D’une manière générale les livres dits de terroir sont le lowcost de la littérature.
C’est du racisme. À l’heure où l’homosexualité et le mariage mixte sont reconnus, à l’heure où partout on prône le respect et la tolérance, combien de temps encore ferons-nous partie des bannis ?
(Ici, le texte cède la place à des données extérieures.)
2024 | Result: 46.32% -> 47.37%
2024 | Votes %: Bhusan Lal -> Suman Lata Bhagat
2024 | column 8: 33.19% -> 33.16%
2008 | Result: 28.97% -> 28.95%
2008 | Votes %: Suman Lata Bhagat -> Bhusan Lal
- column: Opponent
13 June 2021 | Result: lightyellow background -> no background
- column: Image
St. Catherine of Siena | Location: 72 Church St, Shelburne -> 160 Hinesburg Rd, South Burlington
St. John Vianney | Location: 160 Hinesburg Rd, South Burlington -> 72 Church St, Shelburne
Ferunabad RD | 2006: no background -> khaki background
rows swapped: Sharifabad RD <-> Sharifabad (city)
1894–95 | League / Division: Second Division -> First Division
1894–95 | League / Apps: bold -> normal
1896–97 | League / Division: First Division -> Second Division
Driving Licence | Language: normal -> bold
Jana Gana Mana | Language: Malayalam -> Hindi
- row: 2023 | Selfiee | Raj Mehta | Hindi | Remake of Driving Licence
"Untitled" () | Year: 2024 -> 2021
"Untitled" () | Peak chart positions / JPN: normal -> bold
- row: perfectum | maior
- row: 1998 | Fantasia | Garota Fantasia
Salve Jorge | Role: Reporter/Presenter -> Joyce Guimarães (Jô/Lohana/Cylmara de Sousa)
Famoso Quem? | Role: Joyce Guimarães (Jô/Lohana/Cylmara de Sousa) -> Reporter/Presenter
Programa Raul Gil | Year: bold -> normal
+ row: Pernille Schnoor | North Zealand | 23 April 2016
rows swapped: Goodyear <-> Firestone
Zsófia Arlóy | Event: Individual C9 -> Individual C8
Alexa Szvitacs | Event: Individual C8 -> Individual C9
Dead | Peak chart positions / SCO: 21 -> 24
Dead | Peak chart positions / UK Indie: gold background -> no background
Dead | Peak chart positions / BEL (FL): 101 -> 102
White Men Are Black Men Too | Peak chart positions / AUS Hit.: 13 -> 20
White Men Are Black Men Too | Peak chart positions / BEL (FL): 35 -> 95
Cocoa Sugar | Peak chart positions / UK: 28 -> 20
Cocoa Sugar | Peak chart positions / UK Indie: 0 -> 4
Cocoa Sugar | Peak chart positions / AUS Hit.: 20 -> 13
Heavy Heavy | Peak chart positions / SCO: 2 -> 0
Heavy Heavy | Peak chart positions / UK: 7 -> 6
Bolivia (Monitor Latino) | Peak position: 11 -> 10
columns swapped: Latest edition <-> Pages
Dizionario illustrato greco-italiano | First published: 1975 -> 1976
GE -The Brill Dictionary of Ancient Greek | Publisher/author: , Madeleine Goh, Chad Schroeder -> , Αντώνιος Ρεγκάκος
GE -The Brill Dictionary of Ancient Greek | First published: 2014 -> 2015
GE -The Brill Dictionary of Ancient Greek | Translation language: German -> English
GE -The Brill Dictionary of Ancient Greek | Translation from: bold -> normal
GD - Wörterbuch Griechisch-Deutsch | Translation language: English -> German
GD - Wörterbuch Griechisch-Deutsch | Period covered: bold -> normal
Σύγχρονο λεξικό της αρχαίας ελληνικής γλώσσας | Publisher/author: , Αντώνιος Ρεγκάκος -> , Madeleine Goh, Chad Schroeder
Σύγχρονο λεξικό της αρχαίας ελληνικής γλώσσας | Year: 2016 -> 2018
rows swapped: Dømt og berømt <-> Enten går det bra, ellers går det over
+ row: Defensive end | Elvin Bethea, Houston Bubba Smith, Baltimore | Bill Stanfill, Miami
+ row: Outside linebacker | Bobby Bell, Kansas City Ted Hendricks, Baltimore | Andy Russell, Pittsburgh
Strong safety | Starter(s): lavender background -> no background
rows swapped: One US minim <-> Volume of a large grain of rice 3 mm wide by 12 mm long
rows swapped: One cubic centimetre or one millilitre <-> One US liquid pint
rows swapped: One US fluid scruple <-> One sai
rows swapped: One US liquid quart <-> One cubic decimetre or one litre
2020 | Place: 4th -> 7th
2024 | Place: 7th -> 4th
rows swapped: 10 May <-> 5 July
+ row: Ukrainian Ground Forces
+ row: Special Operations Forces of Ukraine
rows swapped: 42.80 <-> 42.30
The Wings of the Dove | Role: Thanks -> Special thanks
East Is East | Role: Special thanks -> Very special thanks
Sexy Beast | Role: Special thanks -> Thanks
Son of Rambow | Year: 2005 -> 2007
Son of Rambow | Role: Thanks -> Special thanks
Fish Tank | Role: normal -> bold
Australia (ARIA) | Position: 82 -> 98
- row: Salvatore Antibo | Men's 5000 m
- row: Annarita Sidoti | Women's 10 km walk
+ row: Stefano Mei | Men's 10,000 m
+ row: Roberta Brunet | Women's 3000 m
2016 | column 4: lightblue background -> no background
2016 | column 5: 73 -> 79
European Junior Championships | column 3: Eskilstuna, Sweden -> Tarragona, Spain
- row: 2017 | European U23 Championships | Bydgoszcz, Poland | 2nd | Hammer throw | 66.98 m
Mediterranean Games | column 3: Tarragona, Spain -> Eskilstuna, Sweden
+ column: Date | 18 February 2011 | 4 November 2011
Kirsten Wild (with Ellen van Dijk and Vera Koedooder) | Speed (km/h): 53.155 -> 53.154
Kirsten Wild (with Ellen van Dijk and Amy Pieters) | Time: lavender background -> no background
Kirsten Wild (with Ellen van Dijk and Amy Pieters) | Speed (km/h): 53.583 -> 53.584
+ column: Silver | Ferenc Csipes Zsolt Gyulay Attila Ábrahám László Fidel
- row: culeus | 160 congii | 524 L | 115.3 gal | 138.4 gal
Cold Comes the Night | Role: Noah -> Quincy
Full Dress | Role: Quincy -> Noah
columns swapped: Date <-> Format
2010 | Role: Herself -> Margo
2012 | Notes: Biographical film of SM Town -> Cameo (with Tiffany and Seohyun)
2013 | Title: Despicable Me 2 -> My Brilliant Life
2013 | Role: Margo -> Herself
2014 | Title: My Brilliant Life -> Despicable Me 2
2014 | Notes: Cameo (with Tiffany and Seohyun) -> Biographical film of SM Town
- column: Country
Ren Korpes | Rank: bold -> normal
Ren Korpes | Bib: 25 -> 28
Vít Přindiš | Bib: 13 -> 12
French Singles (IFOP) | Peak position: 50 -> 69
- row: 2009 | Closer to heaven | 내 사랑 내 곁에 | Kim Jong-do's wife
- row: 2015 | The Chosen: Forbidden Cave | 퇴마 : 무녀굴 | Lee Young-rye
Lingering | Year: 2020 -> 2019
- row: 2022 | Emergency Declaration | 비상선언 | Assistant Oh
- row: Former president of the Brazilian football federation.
Une AOC pour la littérature de terroir
En octobre 2011, Le Parisien écrit : « Les écrivains régionaux trempent leur plume dans leur terre natale, mais leur notoriété auprès du public dépasse parfois les frontières de leur région. Ils ne sont pas des coteries parisiennes. On ne les voit pas dans les salons du restaurant Drouant à Paris pour la remise du prix Goncourt. Pourtant, ils vendent des centaines de milliers de romans chaque année et squattent les têtes de gondole des librairies françaises. On pourrait apposer la mention AOC (appellation d'origine contrôlée) ». Comme pour le picodon !
Les écrivains régionalistes ont également tenté, en vain, de lutter contre le centralisme intellectuel et la suprématie parisienne en créant des associations provinciales, locales et fédérales.
Il y a encore du boulot pour renverser les idées reçues.